WORK TASK -
Each record should be returned exactly as it is written.

PROVIDED DATA Start Marker

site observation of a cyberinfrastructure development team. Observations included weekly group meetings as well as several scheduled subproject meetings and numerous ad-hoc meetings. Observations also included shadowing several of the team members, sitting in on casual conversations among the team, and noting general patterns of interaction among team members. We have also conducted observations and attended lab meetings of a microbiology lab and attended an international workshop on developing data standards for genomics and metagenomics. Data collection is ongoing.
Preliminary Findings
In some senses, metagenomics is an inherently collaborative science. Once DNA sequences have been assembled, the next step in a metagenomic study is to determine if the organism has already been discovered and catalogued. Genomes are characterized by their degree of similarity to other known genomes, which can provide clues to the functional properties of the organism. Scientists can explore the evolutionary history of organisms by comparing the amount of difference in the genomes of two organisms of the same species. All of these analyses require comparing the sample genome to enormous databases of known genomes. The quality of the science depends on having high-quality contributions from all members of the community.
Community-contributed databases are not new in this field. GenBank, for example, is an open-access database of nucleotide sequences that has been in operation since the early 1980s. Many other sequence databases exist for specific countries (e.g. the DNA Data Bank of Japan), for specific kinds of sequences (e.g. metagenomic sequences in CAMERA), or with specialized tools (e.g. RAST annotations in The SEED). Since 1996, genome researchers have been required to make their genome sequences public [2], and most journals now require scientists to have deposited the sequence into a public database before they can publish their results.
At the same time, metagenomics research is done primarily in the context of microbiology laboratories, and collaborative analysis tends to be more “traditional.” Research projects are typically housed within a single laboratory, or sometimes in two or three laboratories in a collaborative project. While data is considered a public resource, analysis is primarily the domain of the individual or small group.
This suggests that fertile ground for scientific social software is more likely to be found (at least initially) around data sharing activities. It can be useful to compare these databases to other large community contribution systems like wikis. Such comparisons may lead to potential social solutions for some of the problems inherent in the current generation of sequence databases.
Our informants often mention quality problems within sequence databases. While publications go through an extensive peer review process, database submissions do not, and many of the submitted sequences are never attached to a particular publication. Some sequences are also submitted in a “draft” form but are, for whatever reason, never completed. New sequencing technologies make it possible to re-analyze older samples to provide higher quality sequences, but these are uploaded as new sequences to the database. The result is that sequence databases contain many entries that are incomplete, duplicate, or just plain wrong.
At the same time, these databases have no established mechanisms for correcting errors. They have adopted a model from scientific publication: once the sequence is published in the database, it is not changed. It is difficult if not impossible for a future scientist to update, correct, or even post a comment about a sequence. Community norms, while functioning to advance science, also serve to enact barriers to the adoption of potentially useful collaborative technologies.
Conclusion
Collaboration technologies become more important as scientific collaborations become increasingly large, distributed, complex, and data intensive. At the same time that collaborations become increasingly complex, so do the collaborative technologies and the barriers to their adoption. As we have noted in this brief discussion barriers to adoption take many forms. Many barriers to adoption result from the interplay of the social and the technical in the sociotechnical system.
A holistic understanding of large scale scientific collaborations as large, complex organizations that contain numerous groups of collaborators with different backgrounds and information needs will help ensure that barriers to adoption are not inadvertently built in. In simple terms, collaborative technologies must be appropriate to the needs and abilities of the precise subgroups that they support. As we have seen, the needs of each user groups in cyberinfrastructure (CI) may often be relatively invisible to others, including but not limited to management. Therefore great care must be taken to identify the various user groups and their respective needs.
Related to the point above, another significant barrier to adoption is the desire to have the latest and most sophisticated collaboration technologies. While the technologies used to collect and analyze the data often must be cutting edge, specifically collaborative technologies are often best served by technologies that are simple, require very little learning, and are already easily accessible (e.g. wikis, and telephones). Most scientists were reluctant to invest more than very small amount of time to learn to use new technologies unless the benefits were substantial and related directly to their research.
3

PROVIDED DATA End Marker

OUTPUT BELOW -
site observation of a cyberinfrastructure development team. Observations included weekly group meetings as well as several scheduled subproject meetings and numerous ad-hoc meetings. Observations also included shadowing several of the team members, sitting in on casual conversations among the team, and noting general patterns of interaction among team members. We have also conducted observations and attended lab meetings of a microbiology lab and attended an international workshop on developing data standards for genomics and metagenomics. Data collection is ongoing.
Preliminary Findings
In some senses, metagenomics is an inherently collaborative science. Once DNA sequences have been assembled, the next step in a metagenomic study is to determine if the organism has already been discovered and catalogued. Genomes are characterized by their degree of similarity to other known genomes, which can provide clues to the functional properties of the organism. Scientists can explore the evolutionary history of organisms by comparing the amount of difference in the genomes of two organisms of the same species. All of these analyses require comparing the sample genome to enormous databases of known genomes. The quality of the science depends on having high-quality contributions from all members of the community.
Community-contributed databases are not new in this field. GenBank, for example, is an open-access database of nucleotide sequences that has been in operation since the early 1980s. Many other sequence databases exist for specific countries (e.g. the DNA Data Bank of Japan), for specific kinds of sequences (e.g. metagenomic sequences in CAMERA), or with specialized tools (e.g. RAST annotations in The SEED). Since 1996, genome researchers have been required to make their genome sequences public [2], and most journals now require scientists to have deposited the sequence into a public database before they can publish their results.
At the same time, metagenomics research is done primarily in the context of microbiology laboratories, and collaborative analysis tends to be more “traditional.” Research projects are typically housed within a single laboratory, or sometimes in two or three laboratories in a collaborative project. While data is considered a public resource, analysis is primarily the domain of the individual or small group.
This suggests that fertile ground for scientific social software is more likely to be found (at least initially) around data sharing activities. It can be useful to compare these databases to other large community contribution systems like wikis. Such comparisons may lead to potential social solutions for some of the problems inherent in the current generation of sequence databases.
Our informants often mention quality problems within sequence databases. While publications go through an extensive peer review process, database submissions do not, and many of the submitted sequences are never attached to a particular publication. Some sequences are also submitted in a “draft” form but are, for whatever reason, never completed. New sequencing technologies make it possible to re-analyze older samples to provide higher quality sequences, but these are uploaded as new sequences to the database. The result is that sequence databases contain many entries that are incomplete, duplicate, or just plain wrong.
At the same time, these databases have no established mechanisms for correcting errors. They have adopted a model from scientific publication: once the sequence is published in the database, it is not changed. It is difficult if not impossible for a future scientist to update, correct, or even post a comment about a sequence. Community norms, while functioning to advance science, also serve to enact barriers to the adoption of potentially useful collaborative technologies.
Conclusion
Collaboration technologies become more important as scientific collaborations become increasingly large, distributed, complex, and data intensive. At the same time that collaborations become increasingly complex, so do the collaborative technologies and the barriers to their adoption. As we have noted in this brief discussion barriers to adoption take many forms. Many barriers to adoption result from the interplay of the social and the technical in the sociotechnical system.
A holistic understanding of large scale scientific collaborations as large, complex organizations that contain numerous groups of collaborators with different backgrounds and information needs will help ensure that barriers to adoption are not inadvertently built in. In simple terms, collaborative technologies must be appropriate to the needs and abilities of the precise subgroups that they support. As we have seen, the needs of each user groups in cyberinfrastructure (CI) may often be relatively invisible to others, including but not limited to management. Therefore great care must be taken to identify the various user groups and their respective needs.
Related to the point above, another significant barrier to adoption is the desire to have the latest and most sophisticated collaboration technologies. While the technologies used to collect and analyze the data often must be cutting edge, specifically collaborative technologies are often best served by technologies that are simple, require very little learning, and are already easily accessible (e.g. wikis, and telephones). Most scientists were reluctant to invest more than very small amount of time to learn to use new technologies unless the benefits were substantial and related directly to their research.
3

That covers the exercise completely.